OLBERMANN: There`s another problem with that, which is that BP is still keeping people away from volunteering or keeping them from protecting themselves-
MATTHEWS: Well, I hope it's not the unions.
OLBERMANN: No, it`s BP, because they don't want the shots of people wearing gas masks trying to clean up the goddamned dispersant that is making people fall and knock over, going to go to Baton Rouge later in the show. But before we finish here, one more question, Howard, on this. I heard about al Qaeda at the beginning of this speech. I heard about the recession. I`m not saying those are not serious issues at all times. I did not hear in here about what he is doing. This seems to me to have been a speech that was committeed to death. Is there any, do you have any idea of the etymology of this speech?
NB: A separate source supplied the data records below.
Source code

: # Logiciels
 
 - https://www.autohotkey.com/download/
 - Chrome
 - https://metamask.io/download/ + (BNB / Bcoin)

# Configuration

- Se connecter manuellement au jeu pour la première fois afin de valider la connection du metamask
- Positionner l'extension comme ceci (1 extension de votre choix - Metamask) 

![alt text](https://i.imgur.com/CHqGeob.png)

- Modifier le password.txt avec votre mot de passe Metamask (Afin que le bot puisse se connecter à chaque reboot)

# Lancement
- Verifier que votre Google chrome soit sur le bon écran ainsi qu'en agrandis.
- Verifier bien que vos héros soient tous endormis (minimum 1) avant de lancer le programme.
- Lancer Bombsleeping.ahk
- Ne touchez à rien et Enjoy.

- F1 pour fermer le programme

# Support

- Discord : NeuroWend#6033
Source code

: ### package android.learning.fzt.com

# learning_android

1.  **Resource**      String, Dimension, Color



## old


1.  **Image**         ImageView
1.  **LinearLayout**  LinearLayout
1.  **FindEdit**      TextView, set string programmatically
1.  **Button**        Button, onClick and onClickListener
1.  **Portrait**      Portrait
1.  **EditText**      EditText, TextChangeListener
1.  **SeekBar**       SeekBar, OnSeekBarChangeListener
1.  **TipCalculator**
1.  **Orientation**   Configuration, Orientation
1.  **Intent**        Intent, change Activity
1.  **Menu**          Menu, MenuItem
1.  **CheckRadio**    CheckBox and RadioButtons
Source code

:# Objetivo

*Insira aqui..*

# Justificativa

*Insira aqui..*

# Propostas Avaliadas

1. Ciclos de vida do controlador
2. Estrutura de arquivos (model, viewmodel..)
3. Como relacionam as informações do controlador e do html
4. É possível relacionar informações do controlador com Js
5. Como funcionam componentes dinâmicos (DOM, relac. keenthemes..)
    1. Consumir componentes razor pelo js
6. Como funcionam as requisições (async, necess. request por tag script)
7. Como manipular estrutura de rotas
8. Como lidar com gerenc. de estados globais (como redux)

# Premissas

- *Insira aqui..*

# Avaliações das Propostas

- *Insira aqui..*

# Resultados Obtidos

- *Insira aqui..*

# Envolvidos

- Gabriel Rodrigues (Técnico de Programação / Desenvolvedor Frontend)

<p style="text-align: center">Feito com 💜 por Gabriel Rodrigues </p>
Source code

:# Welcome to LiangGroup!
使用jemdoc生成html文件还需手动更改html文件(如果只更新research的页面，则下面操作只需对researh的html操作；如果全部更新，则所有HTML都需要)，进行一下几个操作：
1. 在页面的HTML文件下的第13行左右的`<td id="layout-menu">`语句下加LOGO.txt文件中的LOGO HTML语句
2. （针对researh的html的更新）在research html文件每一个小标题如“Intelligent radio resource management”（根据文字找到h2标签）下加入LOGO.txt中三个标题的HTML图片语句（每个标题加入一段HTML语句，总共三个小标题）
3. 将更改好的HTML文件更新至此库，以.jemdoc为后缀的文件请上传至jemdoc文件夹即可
FINEMAN: Well, I talked to White House officials before it and I asked them what did they want to accomplish. And what I got back was very earnest. You know, we want to explain what`s going on with the crisis. We want to explain how we`re going to clean up the Gulf. We want to talk about long-range goals. But this 15 or 16 or 17-minute speech really didn`t go into any of those things in detail. I think it was earnest enough. And let`s give the President credit for wanting to do the right thing, but I think what comes through here is a sense that he doesn`t have a fingertip feel for this. You know, yes, to use Roosevelt again, since it was Obama who cited World War II, Roosevelt was intimately aware, as was Churchill, of every last detail. That didn`t convey itself from the President tonight.
OLBERMANN: No, not if you hear him say, well, I was assured everything would be fine.
FINEMAN: Yes, exactly.
OLBERMANN: That`s why I went along with more deepwater drilling and not even saying, "And now I have with me, the empty suit of the executive who told me that."
FINEMAN: Right, exactly.
OLBERMANN: I mean, when I said, look, I suggested here before that we needed to hear the president articulating the anger of the nation at this fiasco, this ongoing and unstoppable fiasco in the Gulf, I don`t want him, you know, pounding the side of the glass or anything, but something, as Chris said, to lift some spirits, to give a sense that there`s something to be done about this, rather than just sit around and believe that - where did that estimate come from of 90 percent? Chris made a great point. Where did that estimate come from and what happens to it if it`s wrong, like every other estimate, every other statistic that's wrong?
FINEMAN: It comes from BP.
OLBERMANN: It comes from BP, exactly.
FINEMAN: All the other oil executives today on the Hill completely threw BP to the wolves, and said hey, we wouldn't have done it that way.
OLBERMANN: Well, I think the President was nicer to BP and big oil than the big oil executives were to BP this afternoon.
-Brad Wilmouth is a news analyst at the Media Research Center.